## [Work to be completed]
In the records below, rename "top-left" to "upper-left" everywhere it appears and leave every other character as it is. Leave the picture lines out of the output.

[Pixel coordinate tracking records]
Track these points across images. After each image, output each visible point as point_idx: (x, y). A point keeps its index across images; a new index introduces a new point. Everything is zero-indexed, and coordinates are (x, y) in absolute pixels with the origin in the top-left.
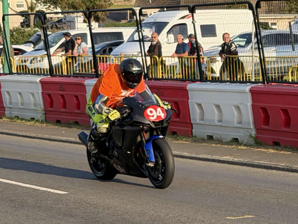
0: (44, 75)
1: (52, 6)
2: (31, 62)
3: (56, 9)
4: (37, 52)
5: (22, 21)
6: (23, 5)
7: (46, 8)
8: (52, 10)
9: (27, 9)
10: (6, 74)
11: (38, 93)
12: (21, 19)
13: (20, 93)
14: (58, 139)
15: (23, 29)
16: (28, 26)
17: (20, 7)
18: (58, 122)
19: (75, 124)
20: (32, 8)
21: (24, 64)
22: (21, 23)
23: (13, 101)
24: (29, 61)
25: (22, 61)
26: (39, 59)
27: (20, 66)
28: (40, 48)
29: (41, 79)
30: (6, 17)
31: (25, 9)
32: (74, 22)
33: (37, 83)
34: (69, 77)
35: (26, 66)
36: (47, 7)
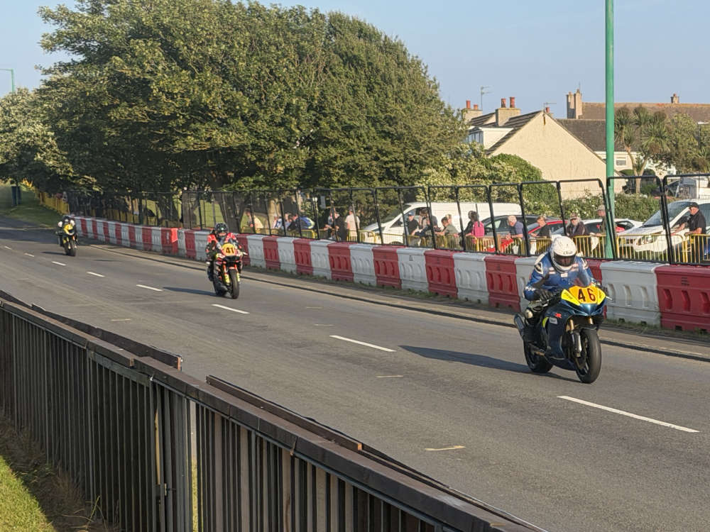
0: (661, 262)
1: (664, 164)
2: (639, 243)
3: (670, 167)
4: (647, 228)
5: (625, 184)
6: (625, 161)
7: (656, 167)
8: (664, 170)
9: (632, 168)
10: (609, 260)
11: (652, 287)
12: (623, 182)
13: (627, 287)
14: (679, 353)
15: (628, 195)
16: (634, 191)
17: (621, 165)
18: (679, 328)
19: (701, 333)
20: (638, 167)
21: (630, 245)
22: (624, 188)
23: (617, 298)
24: (637, 241)
25: (627, 240)
26: (650, 239)
27: (624, 248)
28: (652, 223)
29: (657, 268)
30: (611, 180)
31: (629, 166)
32: (694, 187)
33: (651, 273)
34: (695, 266)
35: (632, 248)
36: (657, 165)
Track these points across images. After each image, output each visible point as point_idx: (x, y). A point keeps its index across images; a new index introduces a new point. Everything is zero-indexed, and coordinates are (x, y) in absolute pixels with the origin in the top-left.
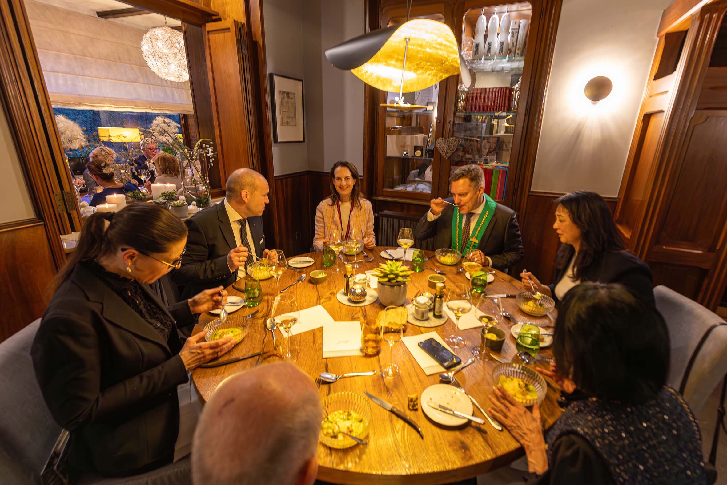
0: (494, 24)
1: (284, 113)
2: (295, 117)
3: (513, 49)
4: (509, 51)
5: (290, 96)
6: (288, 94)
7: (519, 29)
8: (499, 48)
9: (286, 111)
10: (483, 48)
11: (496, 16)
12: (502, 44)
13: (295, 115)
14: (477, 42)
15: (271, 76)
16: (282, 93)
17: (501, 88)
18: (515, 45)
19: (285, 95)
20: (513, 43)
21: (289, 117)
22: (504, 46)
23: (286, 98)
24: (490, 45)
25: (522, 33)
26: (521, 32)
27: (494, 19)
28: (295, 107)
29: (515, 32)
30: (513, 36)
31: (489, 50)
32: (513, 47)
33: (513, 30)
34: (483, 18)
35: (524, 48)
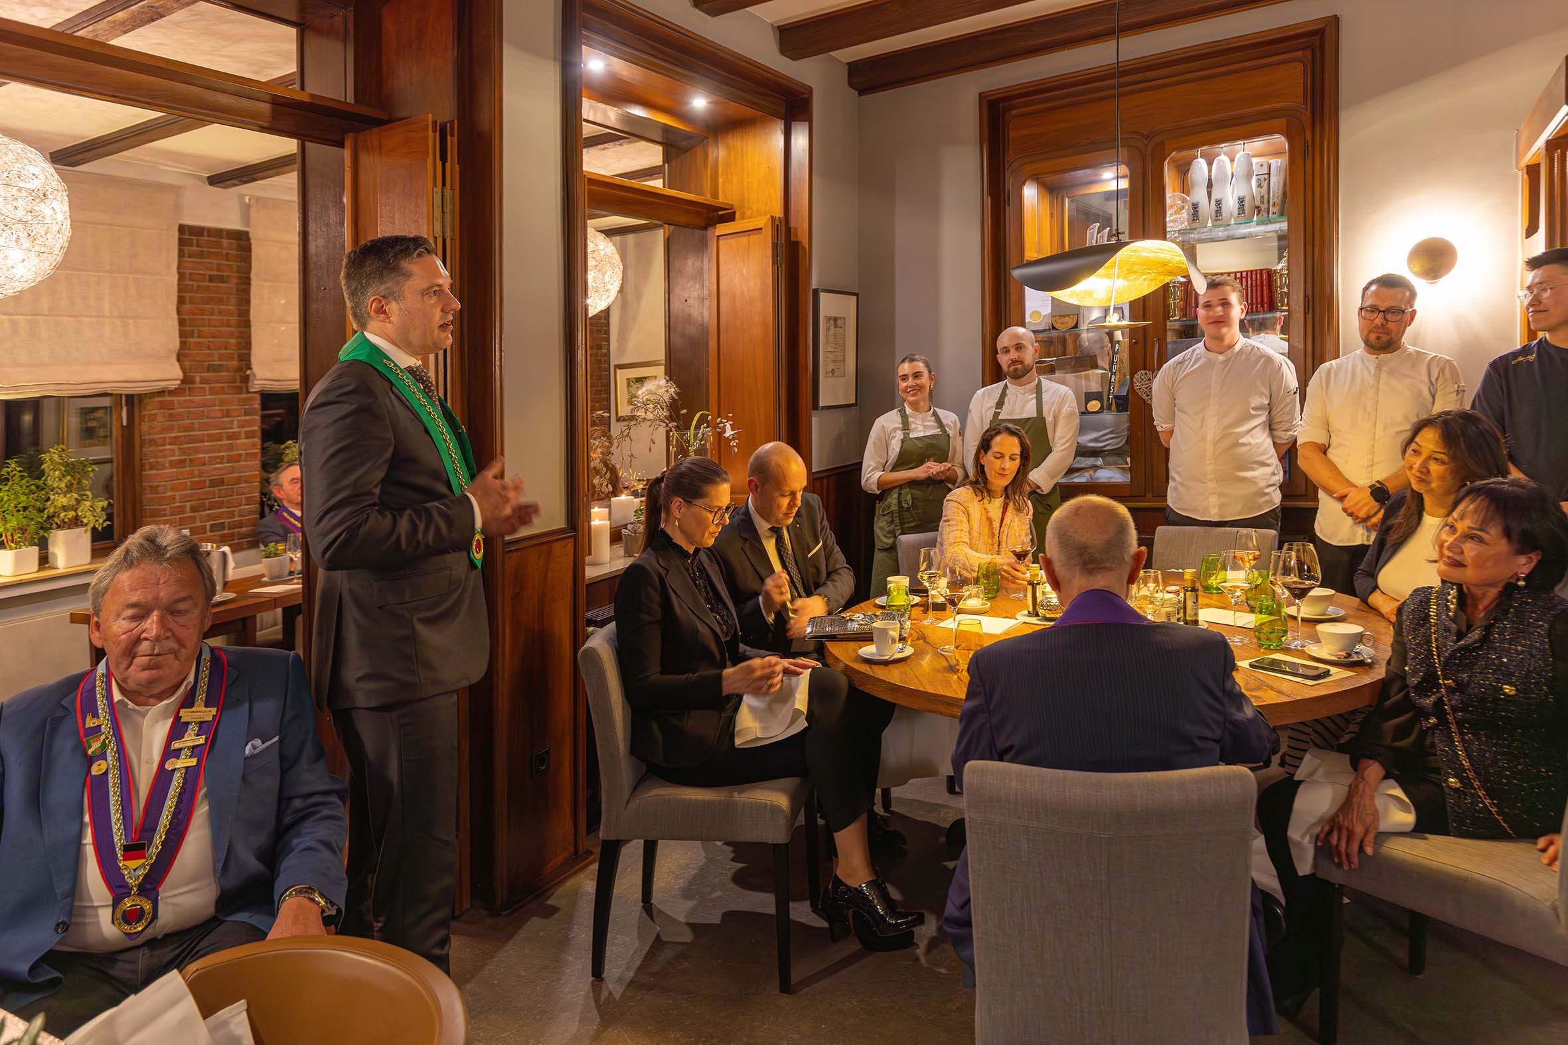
0: (1222, 167)
1: (830, 355)
2: (844, 360)
3: (1263, 207)
4: (1258, 209)
5: (839, 322)
6: (835, 319)
7: (1269, 174)
8: (1237, 205)
9: (832, 350)
10: (1206, 208)
11: (1224, 158)
12: (1241, 201)
13: (844, 356)
14: (1195, 200)
15: (816, 293)
16: (828, 319)
17: (1252, 271)
18: (1264, 199)
19: (832, 322)
20: (1262, 197)
21: (836, 361)
22: (1246, 203)
23: (832, 328)
24: (1219, 203)
25: (1276, 181)
26: (1273, 179)
27: (1219, 161)
28: (844, 343)
29: (1263, 179)
30: (1260, 186)
31: (1219, 211)
32: (1262, 202)
33: (1259, 177)
34: (1200, 164)
35: (1283, 202)
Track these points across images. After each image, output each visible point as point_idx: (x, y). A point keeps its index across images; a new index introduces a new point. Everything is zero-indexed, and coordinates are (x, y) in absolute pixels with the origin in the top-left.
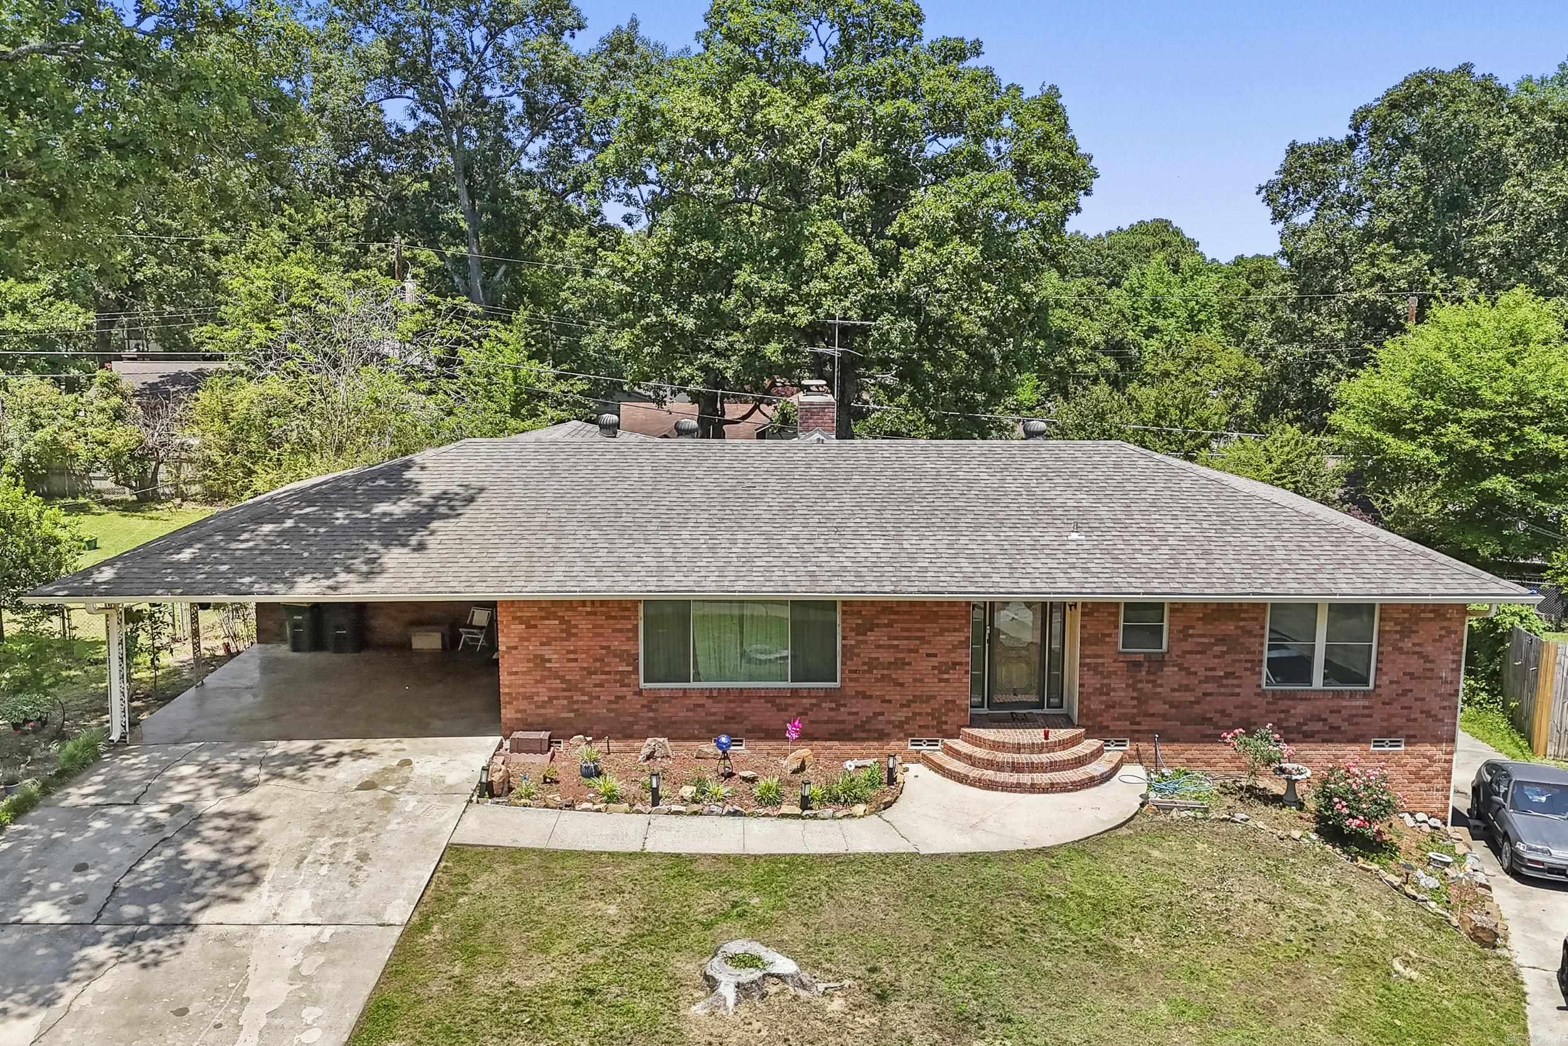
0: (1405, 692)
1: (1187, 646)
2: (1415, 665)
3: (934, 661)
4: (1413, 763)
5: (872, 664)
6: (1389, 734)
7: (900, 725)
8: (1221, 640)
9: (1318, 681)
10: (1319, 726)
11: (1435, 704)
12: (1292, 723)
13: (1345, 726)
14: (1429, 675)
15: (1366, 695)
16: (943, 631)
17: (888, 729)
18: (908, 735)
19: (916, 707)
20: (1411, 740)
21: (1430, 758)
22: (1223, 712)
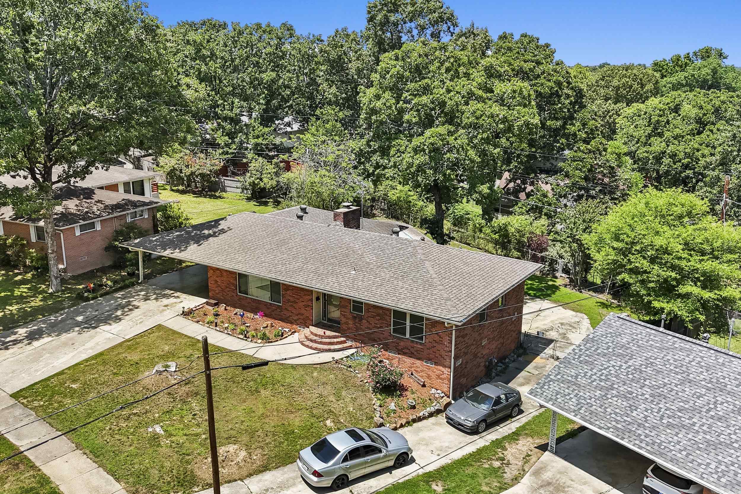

## [Result of the exercise]
Track these points across images. After each image, output each visible point as point_idx: (x, y). A point keeps its index across images; a new index introduces a new point. Everything is zero-indexed, and coordinates are (x, y) in absolute pixels with the origin in the upper-left.
0: (44, 75)
1: (52, 6)
2: (31, 62)
3: (56, 9)
4: (37, 52)
5: (22, 21)
6: (23, 5)
7: (46, 8)
8: (52, 10)
9: (27, 9)
10: (6, 74)
11: (38, 93)
12: (21, 19)
13: (20, 93)
14: (58, 139)
15: (23, 29)
16: (28, 26)
17: (20, 7)
18: (58, 122)
19: (75, 124)
20: (32, 8)
21: (24, 64)
22: (21, 23)
23: (13, 101)
24: (29, 61)
25: (22, 61)
26: (39, 59)
27: (20, 66)
28: (40, 48)
29: (41, 79)
30: (6, 17)
31: (25, 9)
32: (74, 22)
33: (37, 83)
34: (69, 77)
35: (26, 66)
36: (47, 7)
0: (661, 262)
1: (664, 164)
2: (639, 243)
3: (670, 167)
4: (647, 228)
5: (625, 184)
6: (625, 161)
7: (656, 167)
8: (664, 170)
9: (632, 168)
10: (609, 260)
11: (652, 287)
12: (623, 182)
13: (627, 287)
14: (679, 353)
15: (628, 195)
16: (634, 191)
17: (621, 165)
18: (679, 328)
19: (701, 333)
20: (638, 167)
21: (630, 245)
22: (624, 188)
23: (617, 298)
24: (637, 241)
25: (627, 240)
26: (650, 239)
27: (624, 248)
28: (652, 223)
29: (657, 268)
30: (611, 180)
31: (629, 166)
32: (694, 187)
33: (651, 273)
34: (695, 266)
35: (632, 248)
36: (657, 165)
Track these points across images. After each image, output each visible point as point_idx: (x, y). A point keeps its index across images; a new index introduces a new point. Everything is zero-indexed, and coordinates are (x, y) in absolute pixels with the origin in the upper-left.
0: (494, 24)
1: (284, 113)
2: (295, 117)
3: (513, 49)
4: (509, 51)
5: (290, 96)
6: (288, 94)
7: (519, 29)
8: (499, 48)
9: (286, 111)
10: (483, 48)
11: (496, 16)
12: (502, 44)
13: (295, 115)
14: (477, 42)
15: (271, 76)
16: (282, 93)
17: (501, 88)
18: (515, 45)
19: (285, 95)
20: (513, 43)
21: (289, 117)
22: (504, 46)
23: (286, 98)
24: (490, 45)
25: (522, 33)
26: (521, 32)
27: (494, 19)
28: (295, 107)
29: (515, 32)
30: (513, 36)
31: (489, 50)
32: (513, 47)
33: (513, 30)
34: (483, 18)
35: (524, 48)
0: (1222, 167)
1: (830, 355)
2: (844, 360)
3: (1263, 207)
4: (1258, 209)
5: (839, 322)
6: (835, 319)
7: (1269, 174)
8: (1237, 205)
9: (832, 350)
10: (1206, 208)
11: (1224, 158)
12: (1241, 201)
13: (844, 356)
14: (1195, 200)
15: (816, 293)
16: (828, 319)
17: (1252, 271)
18: (1264, 199)
19: (832, 322)
20: (1262, 197)
21: (836, 361)
22: (1246, 203)
23: (832, 328)
24: (1219, 203)
25: (1276, 181)
26: (1273, 179)
27: (1219, 161)
28: (844, 343)
29: (1263, 179)
30: (1260, 186)
31: (1219, 211)
32: (1262, 202)
33: (1259, 177)
34: (1200, 164)
35: (1283, 202)
Track these points across images. After each image, output each visible point as point_idx: (x, y). A point keeps its index across images; a new index introduces a new point. Everything is zero-indexed, and coordinates are (x, y) in absolute pixels with the origin in the upper-left.
0: (1405, 692)
1: (1187, 646)
2: (1415, 665)
3: (934, 661)
4: (1413, 763)
5: (872, 664)
6: (1389, 734)
7: (900, 725)
8: (1221, 640)
9: (1318, 681)
10: (1319, 726)
11: (1435, 704)
12: (1292, 723)
13: (1345, 726)
14: (1429, 675)
15: (1366, 695)
16: (943, 631)
17: (888, 729)
18: (908, 735)
19: (916, 707)
20: (1411, 740)
21: (1430, 758)
22: (1223, 712)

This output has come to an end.